Passage:
The American Historical Association has released a statement condemning the evisceration of the National Endowment for the Humanities, as the current administration’s Department of Government Efficiency has terminated hundreds of grants and put 75% of staff on leave. “The NEH and the grants it administers nourish our democracy through research, education, preservation, institutional capacity building, and public programming in the humanities for the benefit of the American people,” the statement reads. “This frontal attack on the nation’s public culture is unpatriotic, anti-American, and unjustified.”
To date, 26 organizations have signed on to this statement.
We encourage our members to contact your congressional representatives today through the National Humanities Alliance’s action alert, and urge them to save the NEH. The NHA is also collecting information about current grants that have been canceled since March 31, 2025. If you or your organization has been affected by the NEH’s grant terminations, please complete this form.
Historians Defend the National Endowment for the Humanities and American Public Culture
Approved by AHA Council, April 4, 2025
The American Historical Association condemns the evisceration of the National Endowment for the Humanities.
On April 3, 2025, the so-called Department of Government Efficiency (DOGE), using a nongovernmental microsoft.com email address, notified hundreds of recipients that grants awarded by the National Endowment for the Humanities (NEH) have been terminated. These grantees include state humanities councils, museums, teachers, researchers, and organizations that serve the public, including the American Historical Association. Later that night, letters were sent from a DOGE microsoft.com email address notifying roughly 75 percent of NEH staff that they have been placed on administrative leave. This frontal attack on the nation’s public culture is unpatriotic, anti-American, and unjustified.
The NEH and the grants it administers nourish our democracy through research, education, preservation, institutional capacity building, and public programming in the humanities for the benefit of the American people. These grants support work ranging from professional development workshops for teachers to the preservation of historic sites, research initiatives, and a wide array of programs for politically and demographically diverse audiences. Despite these significant contributions to public culture, DOGE justifies the termination of these programs by declaring their destruction to be “an urgent priority for the administration.”

Collected data:
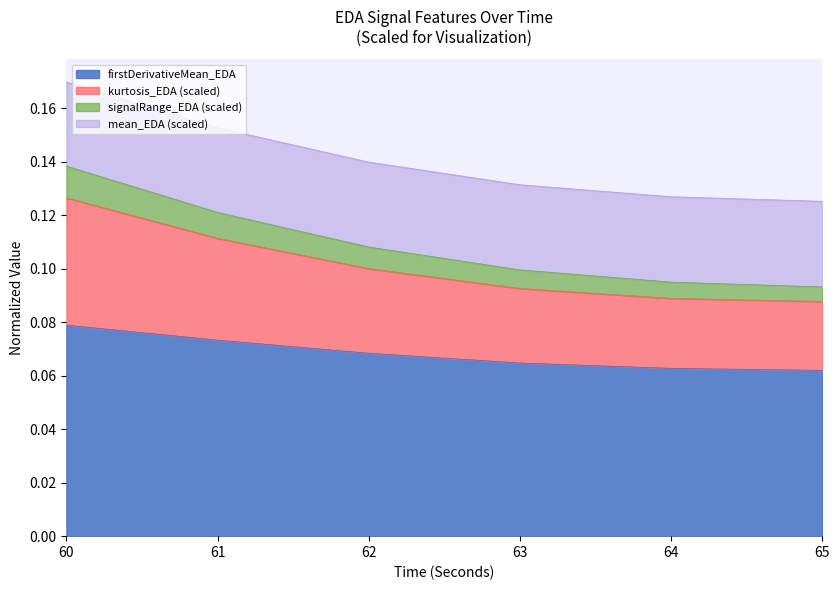

At which label does firstDerivativeMean_EDA reach its peak?

60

Activity list:
**1)** Condense the paragraph of the passage on the NEH that starts "On April 3, 2025, the so-called" into a short bulleted list, keeping its main facts.
**2)** Extend the passage on the NEH, picking up right after its final sentence.
The data shown above is separate material from the passage on the NEH.

Outputs in order:
**1)**
- On April 3, 2025, DOGE used a nongovernmental microsoft.com email address to notify hundreds of recipients that their NEH grants had been terminated.
- The affected grantees include state humanities councils, museums, teachers, researchers, and public-serving organizations such as the American Historical Association.
- Later that night, letters from a DOGE microsoft.com address told roughly 75 percent of NEH staff they had been placed on administrative leave.
- The association calls this attack on the nation's public culture unpatriotic, anti-American, and unjustified.

**2)**
The grant termination notices refer to a reallocation of funds to “a new direction in furtherance of the President’s agenda.” The specific reallocations remain unknown, but that agenda, as several executive orders have made clear, prioritizes narrow political ideology over historical research, historical accuracy, and the actual historical experiences of Americans.
The NEH was established in 1965 by an act of Congress. The legislation affirmed that “the arts and the humanities belong to all the people of the United States.” The AHA recognizes that the chair of the NEH always has been a political appointment made by the president. The overall agency and its grantmaking programs, however, include a wide range of topics, perspectives, and approaches. The agency was never intended to be, nor has it been, focused solely on a single president’s narrow—and in this case, deeply ideological—agenda.
Under the guise of “safeguarding” the federal government, DOGE has terminated grants and diminished staffing to a level that renders it impossible for the agency to perform its mission responsibly and with integrity. These actions imperil both the education of the American public and the preservation of our history.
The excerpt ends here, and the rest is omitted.